**TASK TO COMPLETE:**
Could you set down exactly the lines of the data below, starting at the one that holds "Kunstrasen Nutzungsregeln" and ending at the one that holds "ช้อป สินค้าเกษตรคุณภาพจากทั่วไทย วัน", both included, and only those?

**RECORDS:**

-------------------------

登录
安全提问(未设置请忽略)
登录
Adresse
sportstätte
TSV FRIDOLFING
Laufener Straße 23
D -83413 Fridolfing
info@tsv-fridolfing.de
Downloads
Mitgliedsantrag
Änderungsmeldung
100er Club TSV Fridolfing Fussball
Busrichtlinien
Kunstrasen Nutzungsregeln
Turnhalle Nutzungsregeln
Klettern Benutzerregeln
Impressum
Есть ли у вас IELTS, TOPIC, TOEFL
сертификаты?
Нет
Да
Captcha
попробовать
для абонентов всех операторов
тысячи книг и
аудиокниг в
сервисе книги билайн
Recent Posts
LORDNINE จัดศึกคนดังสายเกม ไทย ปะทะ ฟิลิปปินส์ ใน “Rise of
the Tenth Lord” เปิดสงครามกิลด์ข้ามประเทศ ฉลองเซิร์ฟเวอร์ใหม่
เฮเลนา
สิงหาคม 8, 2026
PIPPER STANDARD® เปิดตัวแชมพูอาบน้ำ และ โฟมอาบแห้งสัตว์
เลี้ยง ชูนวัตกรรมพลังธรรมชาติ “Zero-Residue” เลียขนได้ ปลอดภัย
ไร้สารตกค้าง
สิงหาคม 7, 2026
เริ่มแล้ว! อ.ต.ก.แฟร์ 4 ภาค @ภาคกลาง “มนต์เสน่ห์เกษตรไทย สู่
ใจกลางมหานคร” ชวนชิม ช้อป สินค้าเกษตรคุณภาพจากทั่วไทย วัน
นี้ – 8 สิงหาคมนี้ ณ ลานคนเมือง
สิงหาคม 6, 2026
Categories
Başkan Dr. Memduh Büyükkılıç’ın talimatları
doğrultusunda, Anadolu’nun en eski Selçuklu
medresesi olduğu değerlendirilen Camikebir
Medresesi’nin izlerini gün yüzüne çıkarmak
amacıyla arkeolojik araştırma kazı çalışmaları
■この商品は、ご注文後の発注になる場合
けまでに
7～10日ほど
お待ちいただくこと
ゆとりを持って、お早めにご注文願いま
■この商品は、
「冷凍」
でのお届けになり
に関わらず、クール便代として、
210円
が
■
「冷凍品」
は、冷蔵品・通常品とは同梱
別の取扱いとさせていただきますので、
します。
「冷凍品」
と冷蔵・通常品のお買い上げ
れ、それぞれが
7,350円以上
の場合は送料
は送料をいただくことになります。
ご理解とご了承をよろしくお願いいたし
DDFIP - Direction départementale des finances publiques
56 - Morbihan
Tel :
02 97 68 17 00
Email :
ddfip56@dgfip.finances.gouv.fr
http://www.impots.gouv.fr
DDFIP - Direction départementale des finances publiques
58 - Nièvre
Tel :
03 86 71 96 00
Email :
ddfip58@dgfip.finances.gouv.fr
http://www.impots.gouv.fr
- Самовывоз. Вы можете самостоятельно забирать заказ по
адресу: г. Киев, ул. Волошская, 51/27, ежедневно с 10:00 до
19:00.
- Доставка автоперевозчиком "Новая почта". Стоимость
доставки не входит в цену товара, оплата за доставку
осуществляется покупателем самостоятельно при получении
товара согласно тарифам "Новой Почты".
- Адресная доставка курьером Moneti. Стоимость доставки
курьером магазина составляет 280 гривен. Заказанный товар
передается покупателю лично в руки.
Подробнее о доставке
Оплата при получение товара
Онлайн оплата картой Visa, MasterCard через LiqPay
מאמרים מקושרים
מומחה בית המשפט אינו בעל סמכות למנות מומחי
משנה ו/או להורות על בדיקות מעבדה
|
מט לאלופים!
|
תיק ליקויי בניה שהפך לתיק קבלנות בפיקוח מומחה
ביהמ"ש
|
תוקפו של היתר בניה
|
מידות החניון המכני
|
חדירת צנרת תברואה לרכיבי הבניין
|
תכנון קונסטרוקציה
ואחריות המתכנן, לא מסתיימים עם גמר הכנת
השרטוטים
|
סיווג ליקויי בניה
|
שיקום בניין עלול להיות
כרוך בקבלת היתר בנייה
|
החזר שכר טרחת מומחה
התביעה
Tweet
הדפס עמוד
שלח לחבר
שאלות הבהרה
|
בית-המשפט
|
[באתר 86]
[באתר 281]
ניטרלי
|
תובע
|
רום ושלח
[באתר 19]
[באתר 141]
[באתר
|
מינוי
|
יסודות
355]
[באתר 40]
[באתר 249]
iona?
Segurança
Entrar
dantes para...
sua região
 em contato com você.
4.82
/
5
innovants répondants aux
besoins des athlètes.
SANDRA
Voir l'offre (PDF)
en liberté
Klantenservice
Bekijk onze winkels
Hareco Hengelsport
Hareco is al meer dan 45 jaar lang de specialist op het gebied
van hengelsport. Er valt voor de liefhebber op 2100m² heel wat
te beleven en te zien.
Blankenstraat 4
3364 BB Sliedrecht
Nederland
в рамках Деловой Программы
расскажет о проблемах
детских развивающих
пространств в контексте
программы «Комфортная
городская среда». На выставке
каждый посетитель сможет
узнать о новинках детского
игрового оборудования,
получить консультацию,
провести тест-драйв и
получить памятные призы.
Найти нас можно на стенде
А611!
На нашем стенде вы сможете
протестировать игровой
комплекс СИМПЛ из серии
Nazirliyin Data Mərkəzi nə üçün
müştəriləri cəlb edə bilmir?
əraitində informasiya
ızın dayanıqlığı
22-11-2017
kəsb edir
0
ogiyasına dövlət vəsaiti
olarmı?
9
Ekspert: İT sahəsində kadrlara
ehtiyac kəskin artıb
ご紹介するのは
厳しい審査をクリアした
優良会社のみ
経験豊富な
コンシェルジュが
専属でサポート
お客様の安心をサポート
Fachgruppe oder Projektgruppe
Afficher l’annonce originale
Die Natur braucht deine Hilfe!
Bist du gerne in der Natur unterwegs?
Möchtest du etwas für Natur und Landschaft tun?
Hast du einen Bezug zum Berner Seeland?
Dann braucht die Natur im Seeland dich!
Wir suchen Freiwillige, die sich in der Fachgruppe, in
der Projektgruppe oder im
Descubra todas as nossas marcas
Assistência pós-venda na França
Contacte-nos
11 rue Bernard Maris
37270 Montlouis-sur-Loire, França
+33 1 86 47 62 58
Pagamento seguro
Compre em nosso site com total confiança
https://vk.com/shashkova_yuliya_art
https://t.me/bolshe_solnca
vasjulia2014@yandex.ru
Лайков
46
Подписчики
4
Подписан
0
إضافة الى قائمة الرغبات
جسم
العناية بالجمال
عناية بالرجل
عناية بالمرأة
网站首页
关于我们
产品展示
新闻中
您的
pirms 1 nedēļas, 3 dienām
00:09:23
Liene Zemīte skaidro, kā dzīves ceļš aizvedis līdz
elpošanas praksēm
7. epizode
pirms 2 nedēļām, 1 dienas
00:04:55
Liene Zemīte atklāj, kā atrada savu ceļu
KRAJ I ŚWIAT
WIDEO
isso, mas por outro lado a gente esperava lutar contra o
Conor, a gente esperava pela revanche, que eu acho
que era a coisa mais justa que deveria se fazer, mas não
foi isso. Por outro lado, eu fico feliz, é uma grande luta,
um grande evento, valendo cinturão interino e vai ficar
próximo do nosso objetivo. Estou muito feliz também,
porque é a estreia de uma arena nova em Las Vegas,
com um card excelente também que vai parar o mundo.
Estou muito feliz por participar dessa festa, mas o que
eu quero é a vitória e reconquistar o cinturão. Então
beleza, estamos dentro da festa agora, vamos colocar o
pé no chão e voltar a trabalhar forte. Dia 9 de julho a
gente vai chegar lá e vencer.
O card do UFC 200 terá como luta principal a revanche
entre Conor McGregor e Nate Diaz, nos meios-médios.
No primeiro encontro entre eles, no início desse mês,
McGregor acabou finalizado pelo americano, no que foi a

-------------------------

**OUTPUT BELOW:**
Kunstrasen Nutzungsregeln
Turnhalle Nutzungsregeln
Klettern Benutzerregeln
Impressum
Есть ли у вас IELTS, TOPIC, TOEFL
сертификаты?
Нет
Да
Captcha
попробовать
для абонентов всех операторов
тысячи книг и
аудиокниг в
сервисе книги билайн
Recent Posts
LORDNINE จัดศึกคนดังสายเกม ไทย ปะทะ ฟิลิปปินส์ ใน “Rise of
the Tenth Lord” เปิดสงครามกิลด์ข้ามประเทศ ฉลองเซิร์ฟเวอร์ใหม่
เฮเลนา
สิงหาคม 8, 2026
PIPPER STANDARD® เปิดตัวแชมพูอาบน้ำ และ โฟมอาบแห้งสัตว์
เลี้ยง ชูนวัตกรรมพลังธรรมชาติ “Zero-Residue” เลียขนได้ ปลอดภัย
ไร้สารตกค้าง
สิงหาคม 7, 2026
เริ่มแล้ว! อ.ต.ก.แฟร์ 4 ภาค @ภาคกลาง “มนต์เสน่ห์เกษตรไทย สู่
ใจกลางมหานคร” ชวนชิม ช้อป สินค้าเกษตรคุณภาพจากทั่วไทย วัน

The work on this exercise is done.